# Dataset excerpts
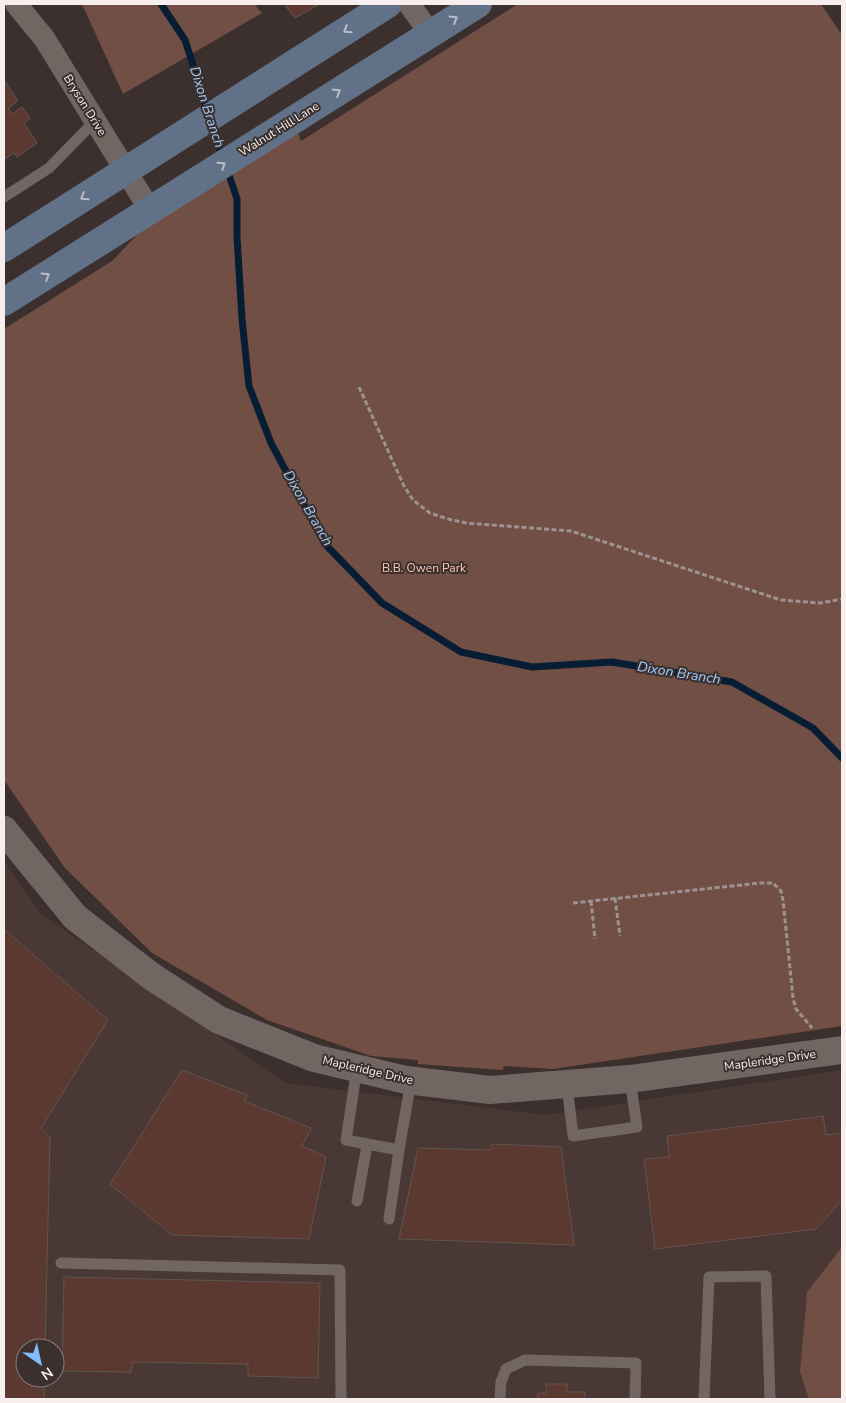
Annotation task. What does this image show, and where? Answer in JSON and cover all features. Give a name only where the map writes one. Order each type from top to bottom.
[{"type":"main road","points":[[4,248],[388,4]]},
{"type":"main road","name":"Walnut Hill Lane","points":[[4,302],[478,4]]},
{"type":"street","name":"Bryson Drive","points":[[16,4],[44,38],[150,210]]},
{"type":"street","points":[[409,4],[430,33]]},
{"type":"street","name":"Mapleridge Drive","points":[[4,830],[75,917],[151,976],[219,1020],[314,1058],[411,1081],[490,1090],[630,1079],[842,1050]]},
{"type":"lane","points":[[4,197],[49,168],[95,121]]},
{"type":"lane","points":[[357,1068],[346,1140],[399,1150]]},
{"type":"lane","points":[[567,1085],[573,1136],[637,1127],[630,1079]]},
{"type":"lane","points":[[389,1219],[411,1081]]},
{"type":"lane","points":[[357,1201],[367,1145]]},
{"type":"lane","points":[[61,1263],[340,1270],[341,1399]]},
{"type":"lane","points":[[704,1399],[709,1277],[766,1276],[770,1399]]},
{"type":"lane","points":[[500,1399],[501,1382],[506,1370],[525,1360],[636,1363],[635,1399]]},
{"type":"path","points":[[359,387],[404,486],[413,500],[430,513],[466,523],[571,531],[781,600],[820,603],[842,599]]},
{"type":"path","points":[[573,903],[773,883],[780,891],[783,900],[793,998],[796,1010],[812,1028],[817,1030]]},
{"type":"path","points":[[615,898],[620,936]]},
{"type":"path","points":[[591,901],[595,939]]},
{"type":"shaded area","points":[[4,861],[41,914],[286,1083],[546,1115],[842,1070],[842,1247],[807,1292],[800,1372],[809,1399],[4,1399]]},
{"type":"green space","points":[[82,4],[254,4],[262,13],[123,94]]},
{"type":"green space","name":"B.B. Owen Park","points":[[518,4],[821,4],[842,35],[842,1026],[553,1069],[504,1066],[503,1070],[418,1064],[418,1060],[371,1056],[267,1020],[152,953],[65,868],[4,780],[4,329],[112,261],[164,207],[297,129],[301,141]]},
{"type":"green space","points":[[842,1247],[842,1399],[809,1399],[800,1372],[807,1292]]},
{"type":"building","points":[[284,4],[320,4],[295,18]]},
{"type":"building","points":[[4,80],[18,101],[8,108],[12,114],[22,107],[30,119],[24,123],[37,143],[17,157],[14,153],[4,160]]},
{"type":"building","points":[[4,929],[108,1020],[41,1128],[50,1137],[45,1338],[15,1338],[15,1388],[44,1388],[44,1399],[4,1399]]},
{"type":"building","points":[[182,1070],[247,1095],[244,1101],[311,1128],[302,1146],[326,1157],[309,1239],[172,1235],[110,1184]]},
{"type":"building","points":[[823,1116],[826,1135],[842,1133],[842,1200],[816,1229],[655,1249],[644,1159],[669,1157],[667,1136]]},
{"type":"building","points":[[492,1144],[561,1147],[574,1245],[399,1239],[418,1148],[491,1150]]},
{"type":"building","points":[[64,1277],[320,1283],[318,1378],[248,1376],[248,1364],[132,1362],[131,1372],[65,1371],[65,1338],[63,1338]]},
{"type":"building","points":[[546,1384],[567,1384],[567,1392],[585,1392],[584,1399],[537,1399],[538,1393],[546,1393]]},
{"type":"waterway","name":"Dixon Branch","points":[[161,4],[185,40],[208,111]]},
{"type":"waterway","name":"Dixon Branch","points":[[212,124],[223,159]]},
{"type":"waterway","name":"Dixon Branch","points":[[227,169],[237,199],[237,238],[242,319],[249,386],[271,443],[325,544],[382,603],[461,652],[532,667],[612,662],[732,682],[813,728],[842,758]]}]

# Exercise brief
Only a number is wanted here: the count of lines in the material above that contain "main".

# Result
2